Antes de que pasaran tres segundos estaba pegado a la puerta, el revólver levantado. Por un largo momento no hubo un solo sonido. Como si el que había entrado se tomase tiempo de entender lo que significaba esa silla trabada desde adentro. Etchenaik trataba de recordar si había cerrado la puerta que comunicaba el pasillo con la habitación principal mientras deseaba fervientemente escuchar la voz de Marcial, una puteada suya…

Pero no. Alguien abrió esa puerta que había cerrado.

– Señor Díaz…

La voz se parecía a la mano que empujaba la puerta, hubiera dicho Borges. Débil, tímida más allá de la cautela o el miedo.

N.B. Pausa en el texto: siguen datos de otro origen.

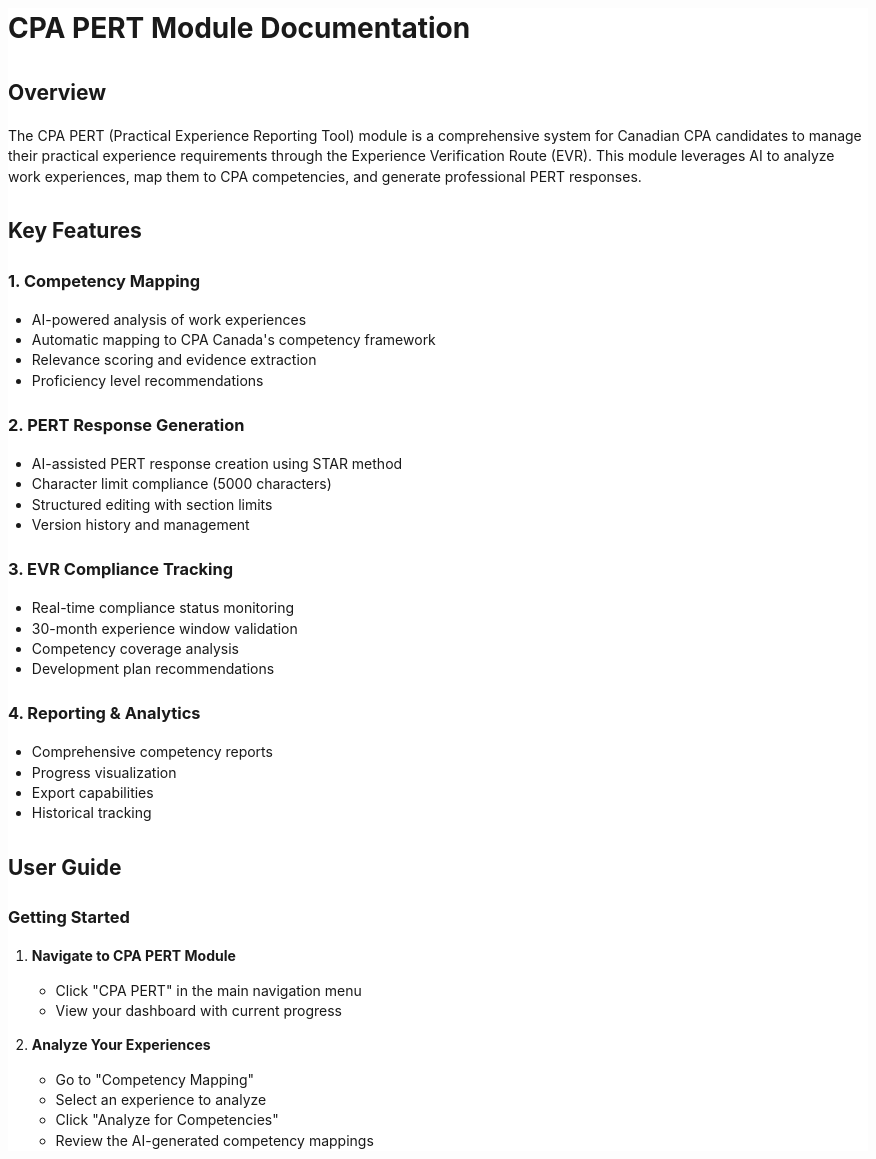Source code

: # CPA PERT Module Documentation

## Overview

The CPA PERT (Practical Experience Reporting Tool) module is a comprehensive system for Canadian CPA candidates to manage their practical experience requirements through the Experience Verification Route (EVR). This module leverages AI to analyze work experiences, map them to CPA competencies, and generate professional PERT responses.

## Key Features

### 1. Competency Mapping
- AI-powered analysis of work experiences
- Automatic mapping to CPA Canada's competency framework
- Relevance scoring and evidence extraction
- Proficiency level recommendations

### 2. PERT Response Generation
- AI-assisted PERT response creation using STAR method
- Character limit compliance (5000 characters)
- Structured editing with section limits
- Version history and management

### 3. EVR Compliance Tracking
- Real-time compliance status monitoring
- 30-month experience window validation
- Competency coverage analysis
- Development plan recommendations

### 4. Reporting & Analytics
- Comprehensive competency reports
- Progress visualization
- Export capabilities
- Historical tracking

## User Guide

### Getting Started

1. **Navigate to CPA PERT Module**
   - Click "CPA PERT" in the main navigation menu
   - View your dashboard with current progress

2. **Analyze Your Experiences**
   - Go to "Competency Mapping"
   - Select an experience to analyze
   - Click "Analyze for Competencies"
   - Review the AI-generated competency mappings
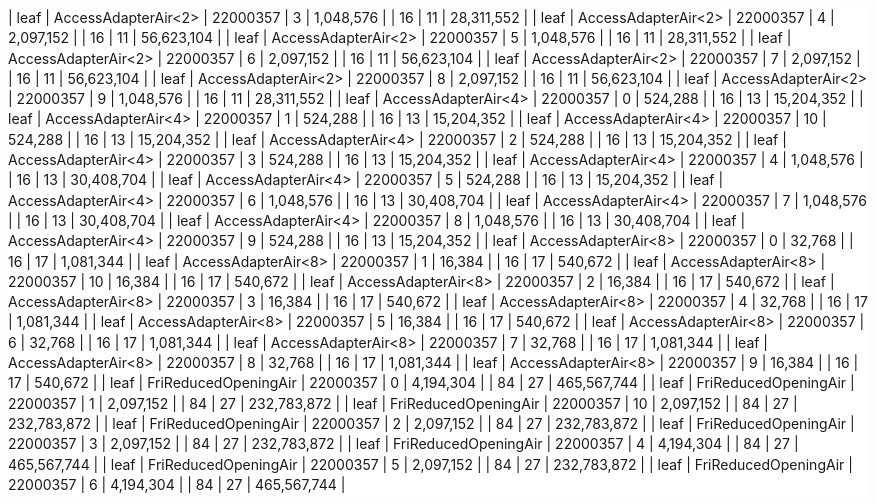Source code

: | leaf | AccessAdapterAir<2> | 22000357 | 3 | 1,048,576 |  | 16 | 11 | 28,311,552 | 
| leaf | AccessAdapterAir<2> | 22000357 | 4 | 2,097,152 |  | 16 | 11 | 56,623,104 | 
| leaf | AccessAdapterAir<2> | 22000357 | 5 | 1,048,576 |  | 16 | 11 | 28,311,552 | 
| leaf | AccessAdapterAir<2> | 22000357 | 6 | 2,097,152 |  | 16 | 11 | 56,623,104 | 
| leaf | AccessAdapterAir<2> | 22000357 | 7 | 2,097,152 |  | 16 | 11 | 56,623,104 | 
| leaf | AccessAdapterAir<2> | 22000357 | 8 | 2,097,152 |  | 16 | 11 | 56,623,104 | 
| leaf | AccessAdapterAir<2> | 22000357 | 9 | 1,048,576 |  | 16 | 11 | 28,311,552 | 
| leaf | AccessAdapterAir<4> | 22000357 | 0 | 524,288 |  | 16 | 13 | 15,204,352 | 
| leaf | AccessAdapterAir<4> | 22000357 | 1 | 524,288 |  | 16 | 13 | 15,204,352 | 
| leaf | AccessAdapterAir<4> | 22000357 | 10 | 524,288 |  | 16 | 13 | 15,204,352 | 
| leaf | AccessAdapterAir<4> | 22000357 | 2 | 524,288 |  | 16 | 13 | 15,204,352 | 
| leaf | AccessAdapterAir<4> | 22000357 | 3 | 524,288 |  | 16 | 13 | 15,204,352 | 
| leaf | AccessAdapterAir<4> | 22000357 | 4 | 1,048,576 |  | 16 | 13 | 30,408,704 | 
| leaf | AccessAdapterAir<4> | 22000357 | 5 | 524,288 |  | 16 | 13 | 15,204,352 | 
| leaf | AccessAdapterAir<4> | 22000357 | 6 | 1,048,576 |  | 16 | 13 | 30,408,704 | 
| leaf | AccessAdapterAir<4> | 22000357 | 7 | 1,048,576 |  | 16 | 13 | 30,408,704 | 
| leaf | AccessAdapterAir<4> | 22000357 | 8 | 1,048,576 |  | 16 | 13 | 30,408,704 | 
| leaf | AccessAdapterAir<4> | 22000357 | 9 | 524,288 |  | 16 | 13 | 15,204,352 | 
| leaf | AccessAdapterAir<8> | 22000357 | 0 | 32,768 |  | 16 | 17 | 1,081,344 | 
| leaf | AccessAdapterAir<8> | 22000357 | 1 | 16,384 |  | 16 | 17 | 540,672 | 
| leaf | AccessAdapterAir<8> | 22000357 | 10 | 16,384 |  | 16 | 17 | 540,672 | 
| leaf | AccessAdapterAir<8> | 22000357 | 2 | 16,384 |  | 16 | 17 | 540,672 | 
| leaf | AccessAdapterAir<8> | 22000357 | 3 | 16,384 |  | 16 | 17 | 540,672 | 
| leaf | AccessAdapterAir<8> | 22000357 | 4 | 32,768 |  | 16 | 17 | 1,081,344 | 
| leaf | AccessAdapterAir<8> | 22000357 | 5 | 16,384 |  | 16 | 17 | 540,672 | 
| leaf | AccessAdapterAir<8> | 22000357 | 6 | 32,768 |  | 16 | 17 | 1,081,344 | 
| leaf | AccessAdapterAir<8> | 22000357 | 7 | 32,768 |  | 16 | 17 | 1,081,344 | 
| leaf | AccessAdapterAir<8> | 22000357 | 8 | 32,768 |  | 16 | 17 | 1,081,344 | 
| leaf | AccessAdapterAir<8> | 22000357 | 9 | 16,384 |  | 16 | 17 | 540,672 | 
| leaf | FriReducedOpeningAir | 22000357 | 0 | 4,194,304 |  | 84 | 27 | 465,567,744 | 
| leaf | FriReducedOpeningAir | 22000357 | 1 | 2,097,152 |  | 84 | 27 | 232,783,872 | 
| leaf | FriReducedOpeningAir | 22000357 | 10 | 2,097,152 |  | 84 | 27 | 232,783,872 | 
| leaf | FriReducedOpeningAir | 22000357 | 2 | 2,097,152 |  | 84 | 27 | 232,783,872 | 
| leaf | FriReducedOpeningAir | 22000357 | 3 | 2,097,152 |  | 84 | 27 | 232,783,872 | 
| leaf | FriReducedOpeningAir | 22000357 | 4 | 4,194,304 |  | 84 | 27 | 465,567,744 | 
| leaf | FriReducedOpeningAir | 22000357 | 5 | 2,097,152 |  | 84 | 27 | 232,783,872 | 
| leaf | FriReducedOpeningAir | 22000357 | 6 | 4,194,304 |  | 84 | 27 | 465,567,744 |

Etchenaik estiró la mano y oprimió el botón de la descarga de agua. Hubo un largo estruendo pero el veterano no despegó la mirada del picaporte. Cuando empezó a girar, no esperó más y dio un violento tirón hacia adentro.

El hombre se desplazó como si estuviera pegado al picaporte.

– No se asuste -dijo Etchenaik poniéndole el revólver ante los ojos.

El hombre había quedado semisentado en el inodoro e inmediatamente comenzó a agitar la cabeza de un lado a otro. Negaba todo lo que había hecho y lo que no, lo que le preguntarían acaso y todo lo demás. Negaba y miraba el caño. No podía hablar.

34. Cara de peluquero

– No se asuste -repitió Etchenaik.

El hombre hizo un gesto que señalaba el revólver, intentaba espantarlo como si fuera una mosca. Etchenaik bajó el arma y lo observó cuidadosamente.

Aunque estaba turbado hasta la tartamudez, mantenía una cierta compostura, un algo formal e indefinible. No era su indumentaria, pues sobre el traje gris, la camisa blanca abrochada y la corbata azul llevaba puesto un delantal largo de color indefinible, del tipo de los que usan los zapateros remendones. Además, estaba en alpargatas y unos guantes de goma amarillos le llegaban hasta el codo sobre el saco. Los guantes estaban sucios de tierra.

– ¿Usted quién es? -dijo Etchenaik moviendo el revólver.

El hombre se pasó el dorso del guante por la frente y pareció relajarse un poco.

– Rogelio Brotto. El dueño de la casa.

Etchenaik se apoyó desganadamente en el marco de la puerta y luego de un instante tiró al azar:

– ¿Qué pasó con Díaz, Brotto?

El otro no contestó. Desvió la mirada y Etchenaik comprendió qué era lo que le daba ese aire prolijo y ordenado. Tenía una afeitada perfecta, el bigote fino recortado como un jardín inglés y la peinada blanda y firme, de un fijador en aerosol casi femenino. Una cara exacta de peluquero de barrio.

– ¿Y? ¿Sabe o no sabe?

– Me extrañó no verlo en todo el día. Recién vi luz, después, la puerta rota…

– ¿Cuándo fue la última vez que lo vio?

– Hace varios días, creo. Yo trabajo de mañana, ando afuera durante la mayor parte del día. Él sale de noche, nos encontramos poco… -el individuo había ganado soltura y se atrevía a hablar sin mirar la mano que empuñaba el revólver.